The original suit was filed by the subro-gated fire insurer National Surety Corporation and the insured lessor-property owner, Phillip P. Guiffre, M.D., against James L. Wilson and Montgomery Ward & Co., Incorporated, tenants of a portion of the common building which housed these businesses. Plaintiffs did not seek damages for the loss of that portion of the building which housed Montgomery Ward. Thereafter, other plaintiffs filed petitions against the same defendants. First, Aetna Insurance Company as subrogee of Dr. Guiffre claiming damage to a nearby building; then Travelers Insurance Company, as subrogee of another business housed in the same building which housed Montgomery Ward, E. Z. Shop, Inc., claiming damage to fixtures and merchandise. Defendants answered all appeals and seek damages against all parties plaintiff.
The trial court assigned written reasons from which we quote the following:
“Dr. Phillip Guiffre leased certain improved real estate in Bunkie, La., to James L. Wilson, who intended to operate a mail order retail outlet for Montgomery Ward & Co. The lease, in writing, was executed (November 30, 1968), and Lessor had agreed to do certain alterations upon the premises leased (on or before December 9, 1968), to accommodate the wishes of Lessee. These repairs and alterations, it seems, were completed on or about noon of December 10, 1968. The carpenters discarded some pieces of lumber, scraps, sawdust, etc., and put up some usable scraps on a loading platform in the rear of the building. The carpenters had helped Wilson to open the back door of the building, which opened onto the loading platform, by removing screws to the padlock hasp and hinges, since that large door was fastened closed, by a padlock and the keys thereto had been misplaced (by the Lessor). After the carpenters left, James Wilson and his helpers (in the afternoon of December 10, 1968) unpacked the crated and boxed merchandise which had arrived by loaded van, several days before, for display in the rented building. The empty cartons, boxes, wooden bases, were admittedly thrown outside, back of the leased building, next to the loading dock or platform at the rear of the building leased by Wilson from Guiffre.
“About 6:30 p. m. to 7:00 p. m. the evening of December 10, 1968, the Wilson em
*404 ployees and Ward employees, prior to leaving, re-fastened the hinges and hasp to the large back door of the building by again putting in the screws and drawing them tight with a screwdriver. The next day, December 11, 1968, was to be opening day for the new store. The large back door, fastened as aforesaid, was not re-opened or used by anyone. The business or store was opened about 8:00 a. m. on December 11, 1968. About 12:00 Noon, one of the employees, inside the building, noticed smoke coming into the building from its rear side, near the ceiling level. There was no fire inside. About the same time, a witness, Mrs. Goux, who lives on Lexington Avenue, to the rear of the building, noticed a large fire and smoke at the loading platform or loading dock, in the rear of the leased building. She said the fire was outside the building, near this loading platform, and where the empty boxes had been thrown, but when she first noticed same, the side of the back door frame was also afire. Before it could be controlled, the fire spread into the leased building and to two other establishments and destroyed same.“There is no evidence as to how the fire started. The Court believes and finds that it did start where the empty boxes were thrown the day before. Fire Chief Johns said he probed, afterwards, and came to the conclusion it had originated there; He found partially burned bread wrappers, (wood shavings and some loose pieces of cardboard, TR. 447) at the bottom of the ashes there. As the Court recalls it, he indicated that perhaps there were food scraps, milk containers, etc., to give the impression, workmen had discarded such after eating lunch.

> _What to work on_:
1. Using the Bunkie fire case excerpt, decide whether each statement agrees with it, answering yes or no and quoting the words that settle it: (a) The written lease was signed on November 30, 1968. (b) Employees found fire inside the building when they saw smoke around noon. (c) The lessee was the one who misplaced the keys to the back door padlock.
2. Echo the Bunkie fire case excerpt word for word, starting at "The original suit" and ending at "all parties plaintiff.".
3. Proceed with the Bunkie fire case excerpt from the point where it stops.
The listing that comes next plays no part in any of this.

> _Supplied records_:

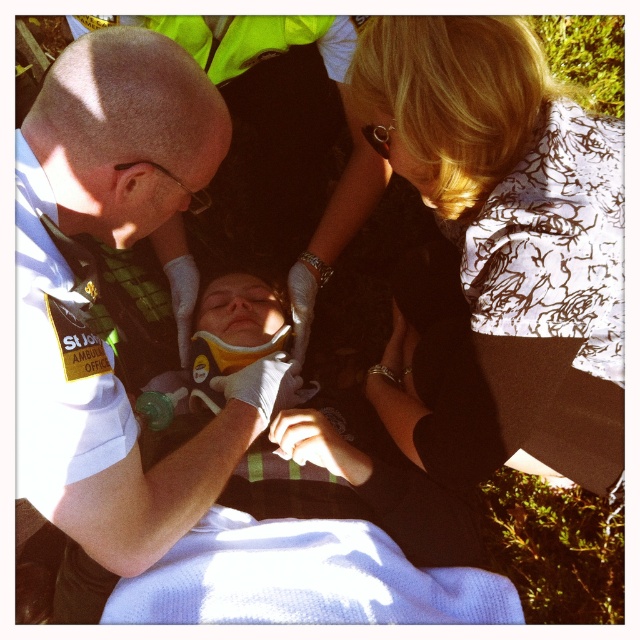
Which of these two, blonde hair at upper right or white matte uniform at center, stands taller?

white matte uniform at center

Is point (529, 246) less distant than point (113, 520)?

Yes, it is in front of point (113, 520).

Locate an element on the screen. This screenshot has height=640, width=640. blonde hair at upper right is located at coordinates (513, 228).

What are the coordinates of `blonde hair at upper right` in the screenshot? It's located at (513, 228).

How distant is blonde hair at upper right from yellow soft plastic at center?

A distance of 16.29 inches exists between blonde hair at upper right and yellow soft plastic at center.

Which is behind, point (492, 284) or point (296, 468)?

The point (296, 468) is behind.

Identify the location of blonde hair at upper right. click(x=513, y=228).

Does white matte uniform at center appear under yellow soft plastic at center?

Actually, white matte uniform at center is above yellow soft plastic at center.

Which is above, white matte uniform at center or yellow soft plastic at center?

white matte uniform at center is above.

Between point (42, 320) and point (323, 481), which one is positioned in front?

Point (42, 320)

I want to click on white matte uniform at center, so click(76, 292).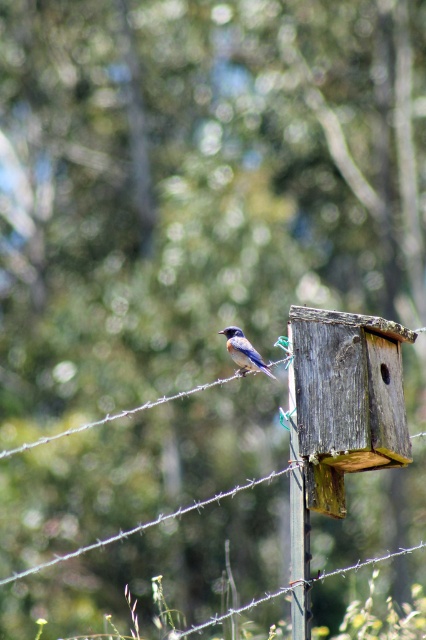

> _Solved problems_:
1.
(a) Yes: "The lease, in writing, was executed (November 30, 1968)"
(b) No: "There was no fire inside."
(c) No: "the keys thereto had been misplaced (by the Lessor)"

2.
The original suit was filed by the subro-gated fire insurer National Surety Corporation and the insured lessor-property owner, Phillip P. Guiffre, M.D., against James L. Wilson and Montgomery Ward & Co., Incorporated, tenants of a portion of the common building which housed these businesses. Plaintiffs did not seek damages for the loss of that portion of the building which housed Montgomery Ward. Thereafter, other plaintiffs filed petitions against the same defendants. First, Aetna Insurance Company as subrogee of Dr. Guiffre claiming damage to a nearby building; then Travelers Insurance Company, as subrogee of another business housed in the same building which housed Montgomery Ward, E. Z. Shop, Inc., claiming damage to fixtures and merchandise. Defendants answered all appeals and seek damages against all parties plaintiff.

3.
“The suits claim this stacking of the boxes, containers, etc., outside, were acts of negligence causing the fire; or in the alternative, the building was in the exclusive control of defendants, and the doctrine of Res Ipsa applies.
“Two witnesses testified that Mr. Rios Montavo, Guiffre’s son-in-law (and agent), had stated to the Wilson Employees, on the previous day, (December 10th) that when he removed his carpenter’s scraps, he would haul away the other trash and empty boxes at the same time. He, himself, admitted a conversation along these lines, but his version was that he had asked the Wilson Employees if they wanted him to haul same away, and had received no reply. However, it seems clear, that whatever the carpenters had left * * * scraps, sawdust, etc., the day before, such was still there when the fire started on December 11, 1968. Nothing had been removed from the rear of the building.
“The Court finds and holds, that from the evidence, it cannot be determined how the fire started, and much less, who started the fire. There is simply no evidence here and as in all cases, a plaintiff must make out his case by a preponderance of the evidence.
“The Court cannot hold, and will not hold, that the mere throwing of empty boxes, in the area where the fire started, would make defendants liable. Perhaps this would be so if there had been a fire there before; or slow burning trash there, when they dumped the boxes, but that is not the case.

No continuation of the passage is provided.